WebAssembly / binaryen

Optimizer and compiler/toolchain library for WebAssembly
Apache License 2.0
7.5k stars 742 forks source link

Speed up LocalGraph #1338

Open kripken opened 6 years ago

kripken commented 6 years ago

src/ir/local-graph.h is fairly slow, and we should make it faster. If it were fast enough, we could enable precompute-propagate and merge-locals in more optimization levels, which would improve code output quality.

What LocalGraph does is scan a function and produce a mapping of the sets affecting each get. That is, for each get, the sets that reach that get, that their assigned value may be read there.

This is similar to SSA computation in a way, but simpler (no need to create phis), and there are fairly fast SSA computations on structured control flow like ours, so it seems like this could be fairly fast. Right now the implementation naively carries around big data structures needlessly.

kripken commented 6 years ago

One case we should test on is binaryen3.test_sqlite in emscripten: the merge-locals pass is extremely slow there (dozens of seconds).

kripken commented 6 years ago

I experimented with using a flow analysis, similar to coalesce-locals, in https://github.com/WebAssembly/binaryen/commits/fast-local-graph (see last 3 commits there) but it makes it slower :-o

The issue there is probably that we move around maps of index => set of relevant gets. A small_set class could help a lot there, perhaps.

froydnj commented 6 years ago

On my local Linux machine, python tests/runner.py binaryen3.test_sqlite takes about 25-30s, depending, before erroring out with:

test_sqlite (test_core.binaryen3) ... (checking sanity from test runner)
INFO:root:(Emscripten: Running sanity checks)
<skipping: No JS engine present to run this test with. Check /home/froydnj/.emscripten and the paths therein.>  ok

----------------------------------------------------------------------
Ran 1 test in 25.794s

OK

which I think means that it ran all the optimizations appropriate to this bug.

Inspecting the process tree with tracetree says that about half of that time goes to running opt and about half that time to asm2wasm. I assume the asm2wasm part is the part we're concerned about here.
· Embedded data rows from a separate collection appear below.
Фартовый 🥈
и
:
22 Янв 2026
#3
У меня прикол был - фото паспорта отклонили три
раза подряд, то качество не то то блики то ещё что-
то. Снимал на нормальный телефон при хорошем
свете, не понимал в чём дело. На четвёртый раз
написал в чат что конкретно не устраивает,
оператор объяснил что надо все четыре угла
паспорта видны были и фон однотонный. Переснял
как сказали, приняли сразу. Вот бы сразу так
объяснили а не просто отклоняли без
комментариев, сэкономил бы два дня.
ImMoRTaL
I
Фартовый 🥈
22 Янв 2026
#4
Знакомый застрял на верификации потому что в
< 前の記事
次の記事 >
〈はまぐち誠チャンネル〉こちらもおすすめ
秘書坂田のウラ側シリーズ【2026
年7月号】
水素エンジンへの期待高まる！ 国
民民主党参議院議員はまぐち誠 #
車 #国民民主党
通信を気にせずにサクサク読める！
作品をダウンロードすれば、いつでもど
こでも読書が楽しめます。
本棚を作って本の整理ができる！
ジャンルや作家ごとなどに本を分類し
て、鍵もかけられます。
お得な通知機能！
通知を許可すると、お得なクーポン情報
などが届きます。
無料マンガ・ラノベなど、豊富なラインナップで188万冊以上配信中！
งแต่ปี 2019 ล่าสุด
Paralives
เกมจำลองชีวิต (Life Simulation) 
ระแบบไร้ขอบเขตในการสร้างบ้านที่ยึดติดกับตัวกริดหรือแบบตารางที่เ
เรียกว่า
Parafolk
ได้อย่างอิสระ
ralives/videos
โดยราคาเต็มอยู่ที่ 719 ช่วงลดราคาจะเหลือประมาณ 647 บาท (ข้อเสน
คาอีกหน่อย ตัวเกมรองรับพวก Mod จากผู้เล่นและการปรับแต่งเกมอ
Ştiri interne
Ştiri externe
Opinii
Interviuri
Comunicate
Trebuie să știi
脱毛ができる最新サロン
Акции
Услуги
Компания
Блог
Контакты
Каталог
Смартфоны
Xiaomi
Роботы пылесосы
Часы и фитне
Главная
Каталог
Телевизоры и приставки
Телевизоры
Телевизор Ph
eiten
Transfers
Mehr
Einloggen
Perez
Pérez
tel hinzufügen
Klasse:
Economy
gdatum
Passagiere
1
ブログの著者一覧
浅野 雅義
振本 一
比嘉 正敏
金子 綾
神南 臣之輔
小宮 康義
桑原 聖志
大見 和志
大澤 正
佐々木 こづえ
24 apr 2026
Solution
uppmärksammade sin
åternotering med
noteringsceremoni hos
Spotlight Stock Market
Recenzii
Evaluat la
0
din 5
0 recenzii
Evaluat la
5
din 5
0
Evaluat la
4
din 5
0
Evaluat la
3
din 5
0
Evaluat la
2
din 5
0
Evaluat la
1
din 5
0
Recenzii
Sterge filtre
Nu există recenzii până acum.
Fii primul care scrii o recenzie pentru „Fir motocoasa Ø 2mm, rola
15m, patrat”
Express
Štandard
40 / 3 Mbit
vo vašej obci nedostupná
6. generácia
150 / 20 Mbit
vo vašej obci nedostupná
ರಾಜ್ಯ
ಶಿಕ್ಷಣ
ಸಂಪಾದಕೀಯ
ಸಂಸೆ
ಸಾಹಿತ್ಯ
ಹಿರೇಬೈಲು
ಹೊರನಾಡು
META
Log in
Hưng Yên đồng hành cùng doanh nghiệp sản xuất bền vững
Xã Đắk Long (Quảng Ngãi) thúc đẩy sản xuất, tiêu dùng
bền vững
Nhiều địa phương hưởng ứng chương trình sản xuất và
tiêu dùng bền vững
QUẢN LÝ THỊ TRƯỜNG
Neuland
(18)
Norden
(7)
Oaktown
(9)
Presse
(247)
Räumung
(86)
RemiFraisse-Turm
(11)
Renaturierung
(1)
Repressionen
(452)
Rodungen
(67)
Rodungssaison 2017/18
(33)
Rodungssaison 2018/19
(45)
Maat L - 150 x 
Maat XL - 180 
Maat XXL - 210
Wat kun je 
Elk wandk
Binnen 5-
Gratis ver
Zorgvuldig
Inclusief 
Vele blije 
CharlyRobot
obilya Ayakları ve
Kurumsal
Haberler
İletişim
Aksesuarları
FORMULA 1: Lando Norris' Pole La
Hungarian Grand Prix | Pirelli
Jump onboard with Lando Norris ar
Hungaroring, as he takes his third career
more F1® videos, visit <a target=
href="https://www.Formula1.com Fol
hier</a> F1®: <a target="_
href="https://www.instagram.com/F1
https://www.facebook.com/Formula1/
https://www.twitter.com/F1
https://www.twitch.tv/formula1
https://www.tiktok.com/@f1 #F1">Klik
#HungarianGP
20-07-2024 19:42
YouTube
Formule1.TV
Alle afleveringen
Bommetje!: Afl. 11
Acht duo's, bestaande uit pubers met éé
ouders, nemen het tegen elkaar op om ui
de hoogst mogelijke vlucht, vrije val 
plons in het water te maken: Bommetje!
Looking at a perf profile is frustrating, as I don't think the bits in the SDK are compiled with appropriate options to enable cheap backtraces. A flat profile for the above command says ~20% of the time is doing malloc/free. LocalGraph::visitGetLocal and SimplifyLocals::visitPost show up taking ~3% of the time each--and that's over the entire run, so roughly 6% each during asm2wasm (!).

Doing a callgraph profile says that we're spending a lot of time manipulating std::_Rb_tree<SetLocal*, SetLocal*, ...> instances; I think these correspond to manipulating LocalGraph::getSetses, LocalGraph::mappingStack, or LocalGraph::breakMappings. The breakMappings.erase() call in LocalGraph::visitBlock is responsible for a lot of free traffic, for instance.

So a smaller representation for LocalGraph::Sets would be a good starting point.

froydnj commented 6 years ago

Doing a EM_SAVE_DIR=1 run unfortunately doesn't seem to save the .asm.js files (?); at least, my /tmp/emscripten_temp is full of tmp${garbage}.jsfunc_0.js.jo.js.jo.js.jso.js files, and nothing looking like an .asm.js file, so it's a bit hard to run the asm2wasm command on its own...

kripken commented 6 years ago

No JS engine present to run this test with.

Hmm, looks like node and sm bugs limit what vms we run the test on. And testing, it seems like those issues are still active today, so we should leave them...

For your local testing, if you have spidermonkey installed locally, you can add it to ~/.emscripten which will run the code in at least the optimized modes of that test (some other tests benefit from it too).

which I think means that it ran all the optimizations appropriate to this bug.

You can verify with EMCC_DEBUG=1 in the env. That will log times for each step, and you should see an asm2wasm step which has the binaryen optimizations. It will also save a .temp.asm.js file - sorry for the confusion about what saves what, perhaps that's somewhat we could improve. (Overall, EM_SAVE_DIR=1 should keep the temp dir alive, but EMCC_DEBUG=1 tells it to emit all temp files.)

Inspecting the process tree with tracetree says that about half of that time goes to running opt and about half that time to asm2wasm.

That's without #1382, I assume? It should improve things substantially at least on sqlite.

So a smaller representation for LocalGraph::Sets would be a good starting point.

Very interesting analysis, thanks. I think most of it remains valid after #1382 since that core data structure is the same. It may make sense to use an unordered set or a sorted vector or something else, but those also have downsides. Probably we should remeasure after that PR lands.

kripken commented 6 years ago

Oh, and thanks for mentioning tracetree! First I heard of it, looks very useful.